Brief ▸ Where in the records does the word "organizations" appear? Copy each line that holds it.

-- Records for this task follows --

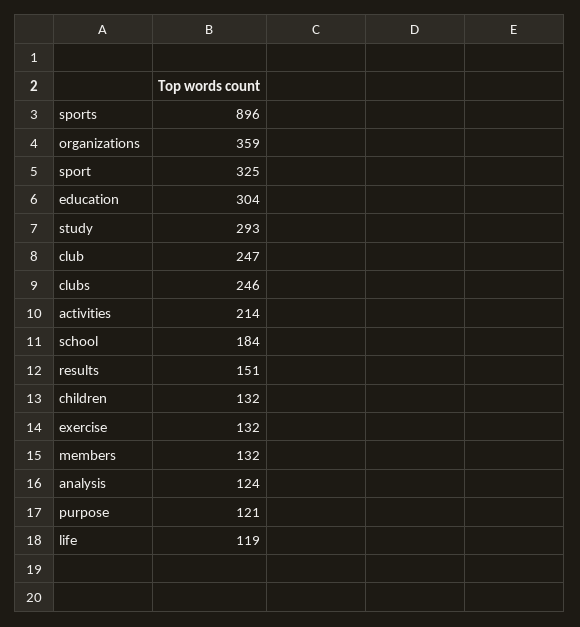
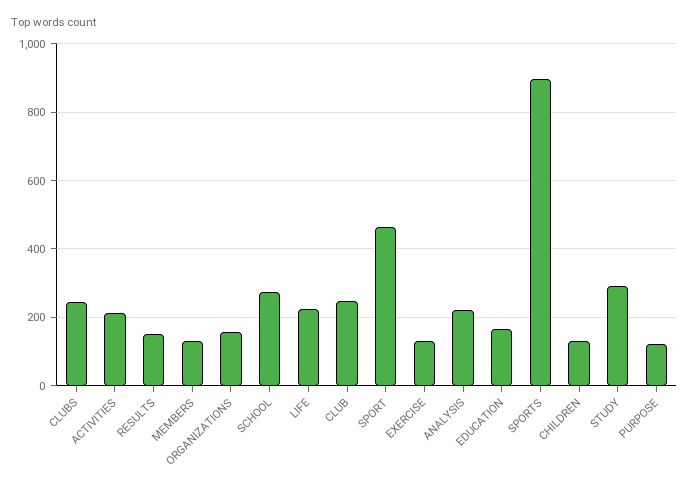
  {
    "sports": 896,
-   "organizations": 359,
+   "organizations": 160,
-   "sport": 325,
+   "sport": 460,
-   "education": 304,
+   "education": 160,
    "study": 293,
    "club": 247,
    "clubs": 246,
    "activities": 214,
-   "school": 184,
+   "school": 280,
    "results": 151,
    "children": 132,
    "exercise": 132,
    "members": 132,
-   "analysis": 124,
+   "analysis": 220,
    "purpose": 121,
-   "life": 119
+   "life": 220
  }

-- Records for this task concluded --
-- Records for this task follows --

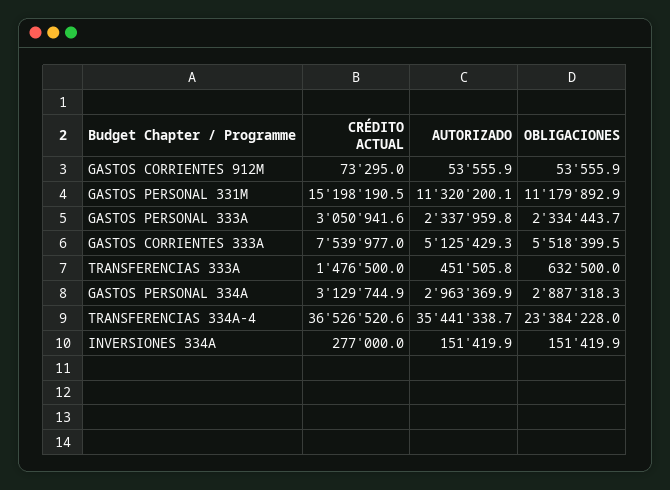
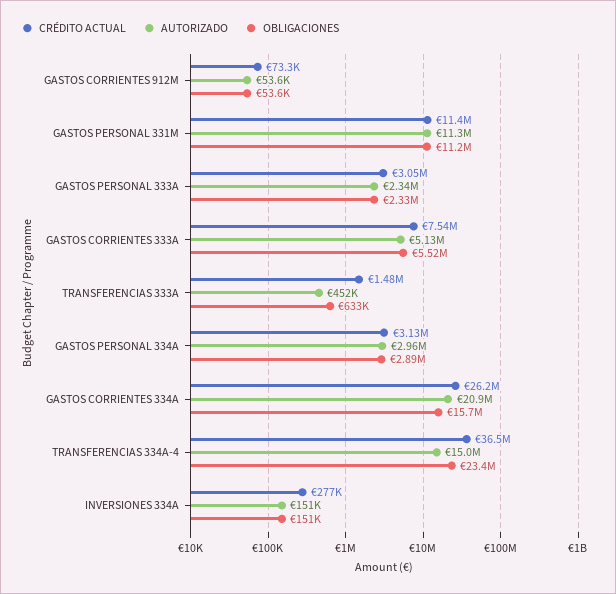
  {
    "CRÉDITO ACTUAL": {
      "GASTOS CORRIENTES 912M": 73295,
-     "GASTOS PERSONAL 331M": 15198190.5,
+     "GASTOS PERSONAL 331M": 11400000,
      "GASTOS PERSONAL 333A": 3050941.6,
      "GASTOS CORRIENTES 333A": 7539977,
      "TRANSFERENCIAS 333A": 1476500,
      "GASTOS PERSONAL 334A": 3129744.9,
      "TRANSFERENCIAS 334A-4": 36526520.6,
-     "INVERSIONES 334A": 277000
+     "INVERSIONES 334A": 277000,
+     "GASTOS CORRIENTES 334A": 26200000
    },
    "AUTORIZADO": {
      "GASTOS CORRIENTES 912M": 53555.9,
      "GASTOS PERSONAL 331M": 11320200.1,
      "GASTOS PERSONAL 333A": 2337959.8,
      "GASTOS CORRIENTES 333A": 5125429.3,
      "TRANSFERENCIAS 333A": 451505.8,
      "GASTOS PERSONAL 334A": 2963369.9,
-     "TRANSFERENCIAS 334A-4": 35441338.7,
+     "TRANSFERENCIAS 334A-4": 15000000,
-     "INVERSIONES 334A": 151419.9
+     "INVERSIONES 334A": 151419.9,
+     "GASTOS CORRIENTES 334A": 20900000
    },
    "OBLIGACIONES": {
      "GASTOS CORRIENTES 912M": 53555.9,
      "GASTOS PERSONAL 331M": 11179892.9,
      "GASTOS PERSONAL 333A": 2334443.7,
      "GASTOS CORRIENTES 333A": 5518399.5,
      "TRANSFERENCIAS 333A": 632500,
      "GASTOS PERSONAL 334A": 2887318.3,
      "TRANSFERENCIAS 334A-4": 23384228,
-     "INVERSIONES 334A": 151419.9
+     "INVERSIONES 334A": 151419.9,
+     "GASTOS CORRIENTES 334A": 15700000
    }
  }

-- Records for this task concluded --

The completed task ▸
-   "organizations": 359,
+   "organizations": 160,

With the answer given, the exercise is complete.